The Tribulation            The Tribulation will begin when the peace treaty has been signed between the antichrist and the nation of Israel for seven years (Dan. 9:24-27).  The seven seal judgments will be opened and those judgments will come upon the earth (Rev. 5-8:1), following these judgments are the seven trumpet judgments (Rev. 8:2-11:19).  The abomination of desolation will occur with the antichrist setting himself up in the temple as God and people will worship him (Dan. 8:9-14; Matt. 24:15-20; 2 Thess. 2:4; Rev. 13:4, 8).  At this time the nation of Israel will flee into the wilderness and God will protect her until the end of the tribulation (Rev. 12:13-17).  The antichrist will attack the saints and will be able to kill them (Dan. 7:21, 25; Rev. 13:7).  God will then pour out six of the seven bowl judgments (Rev. 16:1-2).  Then the armies of the world begin to gather to Armageddon (Rev. 16:13-16).  At this point God pours out the seven bowl judgment and Babylon is destroyed (Rev. 16:17-18:24).  Revelation then discusses the marriage supper of the Lamb and His bride the Church (7-10).  Then comes the victory of Christ over the armies of the world, the antichrist, and his false prophet (Rev. 14:20; 19:11-19).  After this the false prophet and the antichrist are thrown alive into the lake of fire (19:20). The Millennium

[How it will begin]

            Satan is bound for a thousand years while Christ rules and reigns for a thousand years on earth in Jerusalem (20:1-3).  The Old Testament saints will be resurrected along with the tribulation martyrs, and they will rule and reign with Christ (Dan. 12:1-3; Rev. 20:4,6).  The Church saints who returned with Christ will be in their glorified bodies during the tribulation.  There must be a coronation to receive Christ as the true heir to the Davidic throne (Ezek. 37:24-28; Dan. 7:13-14; Zech. 14:9; Lk. 1:32-33; Rev. 11:15).    

[General description]

            The millennial kingdom will be a time of peace and prosperity on the earth (Isa. 2:1-4; 65:20-25; Amos 9:11-15; Mic. 4:1-3).  This is a literal earthly rule for a literal thousand years (Rev. 20:4, 6).  Jesus will rule with a rod of iron during this time (Rev. 19:15; cf. 2:27; Ps. 2:9).  The believers that lived through the tribulation will begin to populate the millennial kingdom and this will populate the kingdom with unsaved people (Isa. 65:20)

_DATA EXTRACTS:_
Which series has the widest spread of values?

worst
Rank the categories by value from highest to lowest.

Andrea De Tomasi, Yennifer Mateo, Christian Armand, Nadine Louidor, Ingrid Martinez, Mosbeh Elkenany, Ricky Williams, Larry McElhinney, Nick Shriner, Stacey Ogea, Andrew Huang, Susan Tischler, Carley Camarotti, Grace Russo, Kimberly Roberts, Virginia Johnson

==

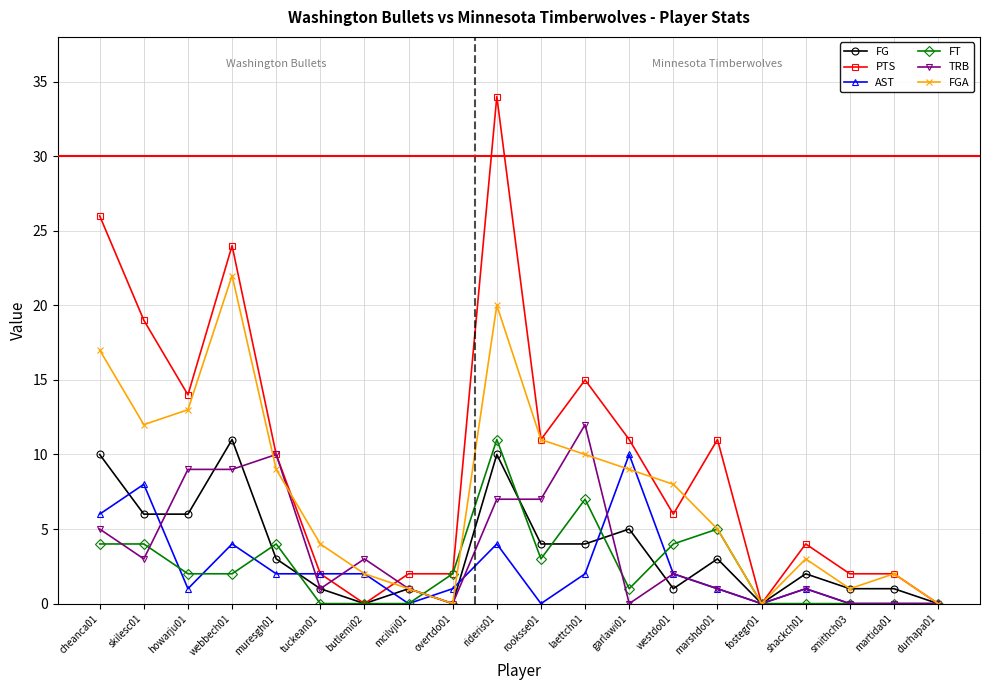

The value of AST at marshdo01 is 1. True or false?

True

_PROBLEM REQUIREMENTS:_ Can you transcribe the Tribulation and Millennium text, starting at "The millennial kingdom will" and ending at "people (Isa. 65:20)"?

_EXERCISE SOLUTION:_
The millennial kingdom will be a time of peace and prosperity on the earth (Isa. 2:1-4; 65:20-25; Amos 9:11-15; Mic. 4:1-3).  This is a literal earthly rule for a literal thousand years (Rev. 20:4, 6).  Jesus will rule with a rod of iron during this time (Rev. 19:15; cf. 2:27; Ps. 2:9).  The believers that lived through the tribulation will begin to populate the millennial kingdom and this will populate the kingdom with unsaved people (Isa. 65:20)